« Poèmes retrouvés » de Georges Oppen

Ses pieds s’enfonçaient insensiblement dans le sable. N’emplissant rien.

En 2015, un jeune chercheur américain, David B. Hobbs, découvrait 21 poèmes de Georges Oppen que celui-ci avait envoyé en 1930 à Louis Zukofsky et qui, depuis lors, avaient sommeillé à l’insu de tous. La découverte était d’autant plus intéressante que nous ne possédions pour ainsi dire rien qui précède la parution de son premier recueil Série discrète. À la joie de pouvoir encore lire un peu plus de la poésie d’Oppen s’y ajoutait alors celle de peut-être pouvoir mieux encore aborder l’une des œuvres poétiques majeures du siècle passé.

Exister ; être au milieu des choses.

Plutôt que de seulement donner à lire en français ces poèmes écrits avant 1930, les éditeurs et le traducteur ont décidé de faire suivre ceux-ci de poèmes non recueillis en volume, d’un choix de poèmes inédits, ainsi que des 26 fragments de texte retrouvés dans la chambre où Oppen fut hospitalisé à la fin de sa vie. L’ensemble, accompagné des Poésies complètes (qui ne l’étaient donc pas tout à fait) publiées en 2011 constitue donc l’oeuvre poétique complète de l’auteur objectiviste.
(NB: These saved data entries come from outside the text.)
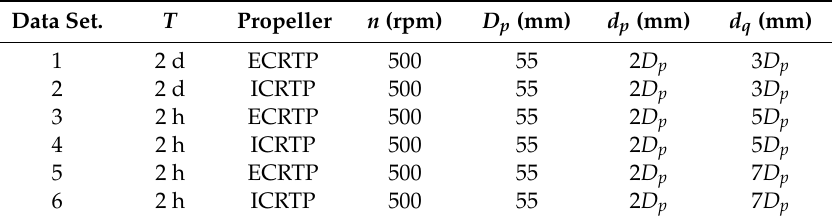
Table 1. Scouring test of quay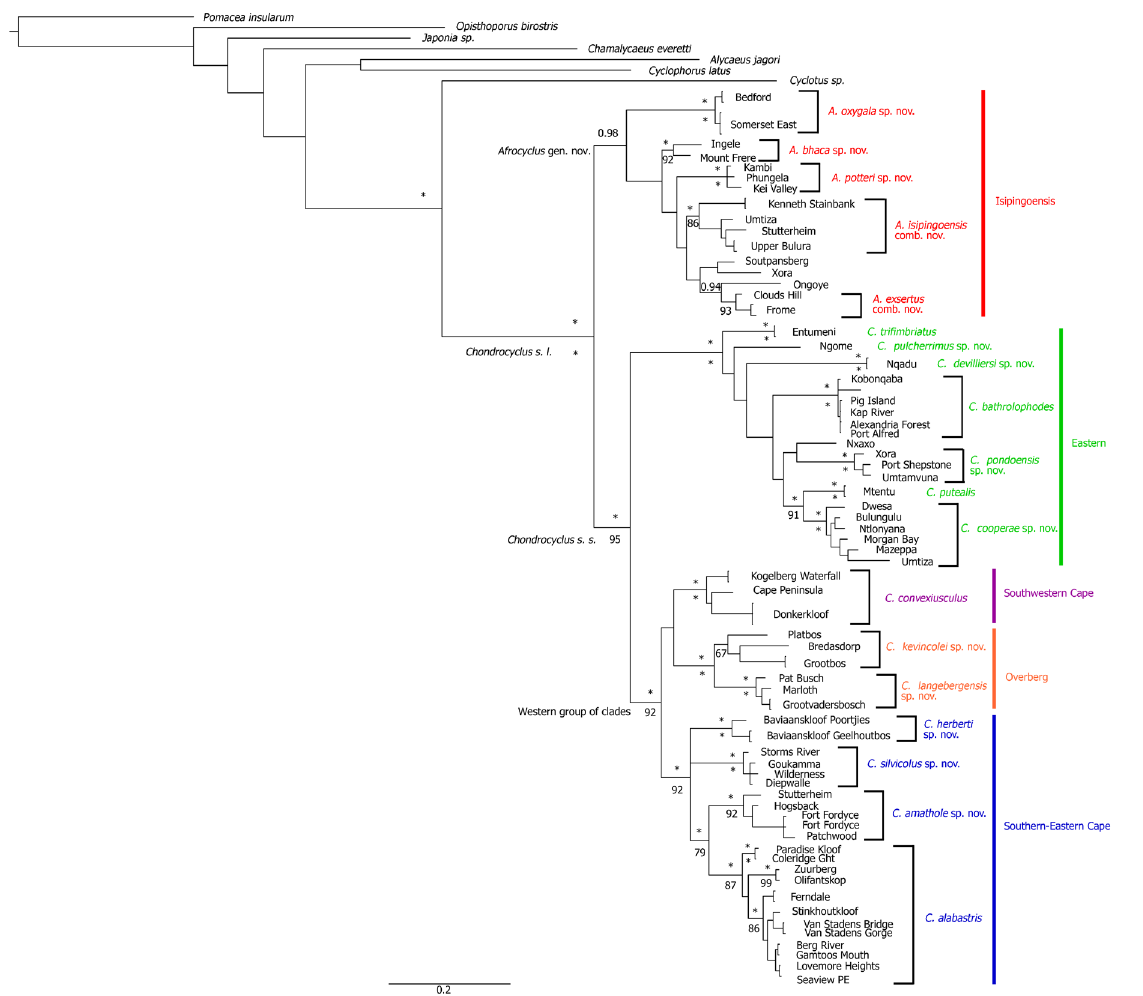
Fig. 1. Bayesian Inference majority consensus tree of the “taxa complete” concatenated CO1-16S sequence dataset for Chondrocyclus s.l. Ancey, 1898 (84 sequences) and seven other caenogastropods with the tree rooted on Pomacea insularum (d’Orbigny, 1837) (modified from Cole et al. 2019). Colours indicate major clades of Chondrocyclus Ancey, 1898 and correspond with colours used in maps. Support values are given as posterior probabilities for Bayesian analysis above nodes (only values ≥ 0.95 are shown) and as bootstrap percentages for ML analysis below nodes (only values ≥ 65% are shown); maximal support (Bayesian = 1, ML = 100%) is indicated by an asterisk. Scale bar indicates substitutions per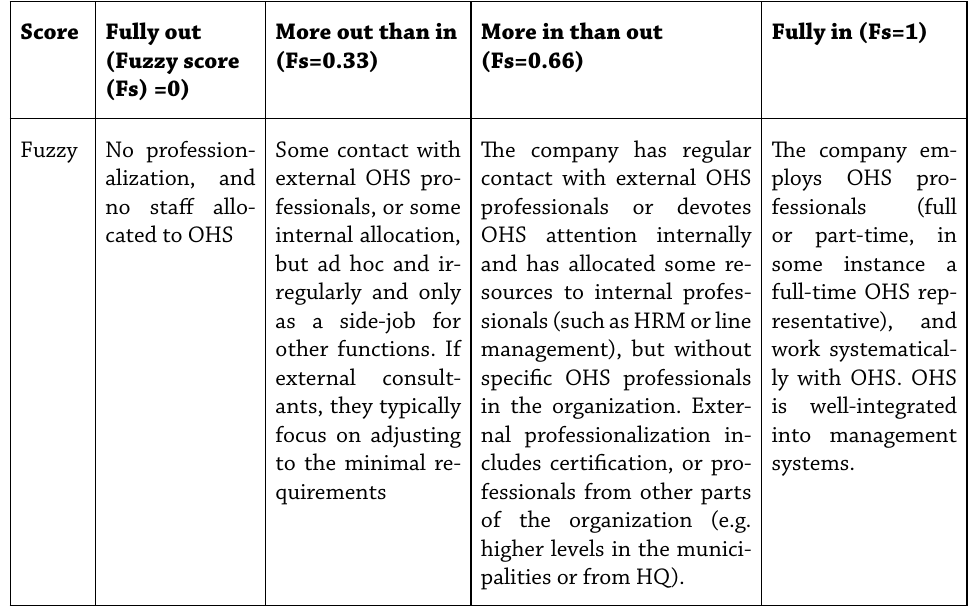
Table 3: Calibration of professionalization of OHS Score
Nous sommes dignes de vivre

Uniquement parce que certaines choses ont été dites

Pas répétées

Dites

Alors certes, c’est la loi du genre, la chose est inégale. Si certains poèmes ou fragments peuvent être considérés comme faisant partie du meilleur de l’auteur, d’autres, si l’on fait fi de leur intérêt pour comprendre la genèse de l’oeuvre, peuvent paraître plus anecdotiques. Il n’empêche, du Oppen reste du Oppen. Et – la grandeur d’un poète se mesurant aussi à l’aune de ce qui paraît plus « accessoire », moins construit, dans son oeuvre – non seulement, la moindre parcelle d’Oppen vaut quelques tonnes de papiers imprimés sous d’autres noms, mais aussi ce contact peut-être plus direct que permet justement la mise à plat de tous ces fragments nous rend-t-il le poète encore plus proche, plus intime. Et ces derniers poèmes, ces derniers fragments punaisés sur les murs de sa chambre, arrachés à la maladie, résonnent avec une profondeur d’autant plus émouvante.

le poème est

une conviction aussi violente

que la lumière

Georges Oppen, Poèmes retrouvés, 2019, Corti, trad. Yves di Manno.